## [Record set]

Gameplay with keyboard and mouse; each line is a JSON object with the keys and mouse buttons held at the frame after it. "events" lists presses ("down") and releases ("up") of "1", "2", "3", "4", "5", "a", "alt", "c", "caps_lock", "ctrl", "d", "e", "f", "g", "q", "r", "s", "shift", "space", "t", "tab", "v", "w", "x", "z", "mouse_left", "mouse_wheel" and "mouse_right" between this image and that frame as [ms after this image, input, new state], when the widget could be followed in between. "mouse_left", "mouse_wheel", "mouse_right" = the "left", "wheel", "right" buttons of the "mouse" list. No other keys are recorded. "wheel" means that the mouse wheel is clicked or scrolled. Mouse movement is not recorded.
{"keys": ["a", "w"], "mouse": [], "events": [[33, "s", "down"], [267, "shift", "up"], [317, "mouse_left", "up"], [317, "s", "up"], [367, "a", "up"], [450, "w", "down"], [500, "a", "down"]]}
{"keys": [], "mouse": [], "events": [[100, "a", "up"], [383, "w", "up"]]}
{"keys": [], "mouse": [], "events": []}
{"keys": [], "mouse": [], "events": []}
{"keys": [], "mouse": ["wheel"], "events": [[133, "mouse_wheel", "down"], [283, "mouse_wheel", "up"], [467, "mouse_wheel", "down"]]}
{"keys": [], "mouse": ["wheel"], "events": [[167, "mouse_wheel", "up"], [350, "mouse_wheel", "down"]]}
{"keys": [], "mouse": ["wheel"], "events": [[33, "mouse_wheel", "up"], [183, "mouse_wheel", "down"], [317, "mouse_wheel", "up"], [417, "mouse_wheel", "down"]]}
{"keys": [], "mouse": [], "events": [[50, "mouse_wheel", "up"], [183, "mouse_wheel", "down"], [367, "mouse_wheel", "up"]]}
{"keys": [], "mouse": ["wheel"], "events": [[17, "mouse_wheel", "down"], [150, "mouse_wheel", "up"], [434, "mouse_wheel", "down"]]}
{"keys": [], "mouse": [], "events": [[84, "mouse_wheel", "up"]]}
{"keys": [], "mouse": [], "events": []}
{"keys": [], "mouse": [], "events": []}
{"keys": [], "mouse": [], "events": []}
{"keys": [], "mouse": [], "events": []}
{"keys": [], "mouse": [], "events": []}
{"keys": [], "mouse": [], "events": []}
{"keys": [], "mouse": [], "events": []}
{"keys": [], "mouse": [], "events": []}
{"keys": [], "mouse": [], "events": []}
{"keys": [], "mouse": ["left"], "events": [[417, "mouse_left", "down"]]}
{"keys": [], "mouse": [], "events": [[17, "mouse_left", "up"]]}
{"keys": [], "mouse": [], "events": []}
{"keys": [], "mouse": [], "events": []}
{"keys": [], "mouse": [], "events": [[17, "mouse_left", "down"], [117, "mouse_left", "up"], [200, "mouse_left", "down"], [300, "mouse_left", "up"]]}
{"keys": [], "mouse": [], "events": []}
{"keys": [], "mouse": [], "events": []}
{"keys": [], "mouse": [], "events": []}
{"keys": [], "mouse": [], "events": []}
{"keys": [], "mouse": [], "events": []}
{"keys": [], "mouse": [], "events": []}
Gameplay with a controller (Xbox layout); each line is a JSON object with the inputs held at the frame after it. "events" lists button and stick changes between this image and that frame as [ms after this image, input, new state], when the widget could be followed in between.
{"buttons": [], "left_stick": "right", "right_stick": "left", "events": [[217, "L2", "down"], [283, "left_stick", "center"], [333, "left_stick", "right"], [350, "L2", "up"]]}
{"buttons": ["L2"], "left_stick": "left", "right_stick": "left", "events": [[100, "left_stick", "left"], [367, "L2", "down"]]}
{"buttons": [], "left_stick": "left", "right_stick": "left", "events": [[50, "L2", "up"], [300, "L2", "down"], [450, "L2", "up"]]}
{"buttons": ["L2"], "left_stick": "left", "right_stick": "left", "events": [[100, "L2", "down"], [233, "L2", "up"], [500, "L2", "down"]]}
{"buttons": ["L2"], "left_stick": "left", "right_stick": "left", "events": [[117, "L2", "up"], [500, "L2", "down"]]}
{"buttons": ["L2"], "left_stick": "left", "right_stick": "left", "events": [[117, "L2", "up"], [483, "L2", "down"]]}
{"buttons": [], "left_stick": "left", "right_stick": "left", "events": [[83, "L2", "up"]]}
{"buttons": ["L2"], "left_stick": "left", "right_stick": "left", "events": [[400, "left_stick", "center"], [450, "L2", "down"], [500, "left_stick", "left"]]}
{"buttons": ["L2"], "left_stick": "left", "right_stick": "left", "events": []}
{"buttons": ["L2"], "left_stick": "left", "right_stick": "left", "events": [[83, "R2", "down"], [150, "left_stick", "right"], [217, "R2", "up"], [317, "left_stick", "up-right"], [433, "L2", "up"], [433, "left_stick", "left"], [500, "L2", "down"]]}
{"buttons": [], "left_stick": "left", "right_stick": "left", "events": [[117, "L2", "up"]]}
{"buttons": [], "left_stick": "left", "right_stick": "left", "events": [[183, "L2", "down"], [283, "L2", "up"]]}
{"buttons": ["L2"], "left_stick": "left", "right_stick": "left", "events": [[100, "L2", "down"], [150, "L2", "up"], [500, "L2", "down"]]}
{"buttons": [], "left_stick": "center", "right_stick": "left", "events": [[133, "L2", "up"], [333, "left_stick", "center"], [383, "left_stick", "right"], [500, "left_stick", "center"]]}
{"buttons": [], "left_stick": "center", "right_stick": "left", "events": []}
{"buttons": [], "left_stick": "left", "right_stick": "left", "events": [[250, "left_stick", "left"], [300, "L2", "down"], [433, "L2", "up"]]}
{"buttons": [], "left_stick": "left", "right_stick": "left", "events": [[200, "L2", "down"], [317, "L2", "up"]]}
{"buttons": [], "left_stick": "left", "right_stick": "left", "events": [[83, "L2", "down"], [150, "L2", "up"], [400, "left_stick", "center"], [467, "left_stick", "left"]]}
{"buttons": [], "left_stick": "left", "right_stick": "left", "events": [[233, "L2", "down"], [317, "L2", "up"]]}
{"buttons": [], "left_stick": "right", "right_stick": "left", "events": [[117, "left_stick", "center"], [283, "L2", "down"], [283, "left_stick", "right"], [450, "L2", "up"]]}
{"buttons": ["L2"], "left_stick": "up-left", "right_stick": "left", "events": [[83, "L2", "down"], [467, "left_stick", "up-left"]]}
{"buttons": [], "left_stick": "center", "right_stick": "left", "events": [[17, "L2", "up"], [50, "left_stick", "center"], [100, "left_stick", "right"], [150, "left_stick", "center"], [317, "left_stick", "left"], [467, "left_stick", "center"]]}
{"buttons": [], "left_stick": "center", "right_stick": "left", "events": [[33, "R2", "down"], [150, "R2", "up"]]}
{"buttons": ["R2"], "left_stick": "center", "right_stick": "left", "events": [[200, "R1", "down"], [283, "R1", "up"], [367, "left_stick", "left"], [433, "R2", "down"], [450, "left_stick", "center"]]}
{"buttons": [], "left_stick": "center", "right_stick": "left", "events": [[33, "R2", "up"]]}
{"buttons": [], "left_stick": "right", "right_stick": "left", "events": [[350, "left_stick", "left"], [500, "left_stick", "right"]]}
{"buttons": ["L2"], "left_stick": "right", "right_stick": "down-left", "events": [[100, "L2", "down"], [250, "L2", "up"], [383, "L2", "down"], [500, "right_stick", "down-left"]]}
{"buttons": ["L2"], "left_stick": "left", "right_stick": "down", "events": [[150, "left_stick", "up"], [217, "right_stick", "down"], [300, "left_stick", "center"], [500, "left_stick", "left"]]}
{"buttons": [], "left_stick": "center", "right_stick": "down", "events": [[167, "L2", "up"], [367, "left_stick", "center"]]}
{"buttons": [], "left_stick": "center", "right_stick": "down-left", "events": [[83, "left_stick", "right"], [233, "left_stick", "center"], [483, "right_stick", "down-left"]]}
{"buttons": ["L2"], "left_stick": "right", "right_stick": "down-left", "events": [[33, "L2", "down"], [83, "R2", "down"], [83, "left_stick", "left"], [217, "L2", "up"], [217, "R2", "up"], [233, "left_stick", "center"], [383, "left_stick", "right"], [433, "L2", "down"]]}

## [Exercise aim]
Every line above in which the word "when" is present must be copied into the answer.

## [Task answer]
Gameplay with keyboard and mouse; each line is a JSON object with the keys and mouse buttons held at the frame after it. "events" lists presses ("down") and releases ("up") of "1", "2", "3", "4", "5", "a", "alt", "c", "caps_lock", "ctrl", "d", "e", "f", "g", "q", "r", "s", "shift", "space", "t", "tab", "v", "w", "x", "z", "mouse_left", "mouse_wheel" and "mouse_right" between this image and that frame as [ms after this image, input, new state], when the widget could be followed in between. "mouse_left", "mouse_wheel", "mouse_right" = the "left", "wheel", "right" buttons of the "mouse" list. No other keys are recorded. "wheel" means that the mouse wheel is clicked or scrolled. Mouse movement is not recorded.
Gameplay with a controller (Xbox layout); each line is a JSON object with the inputs held at the frame after it. "events" lists button and stick changes between this image and that frame as [ms after this image, input, new state], when the widget could be followed in between.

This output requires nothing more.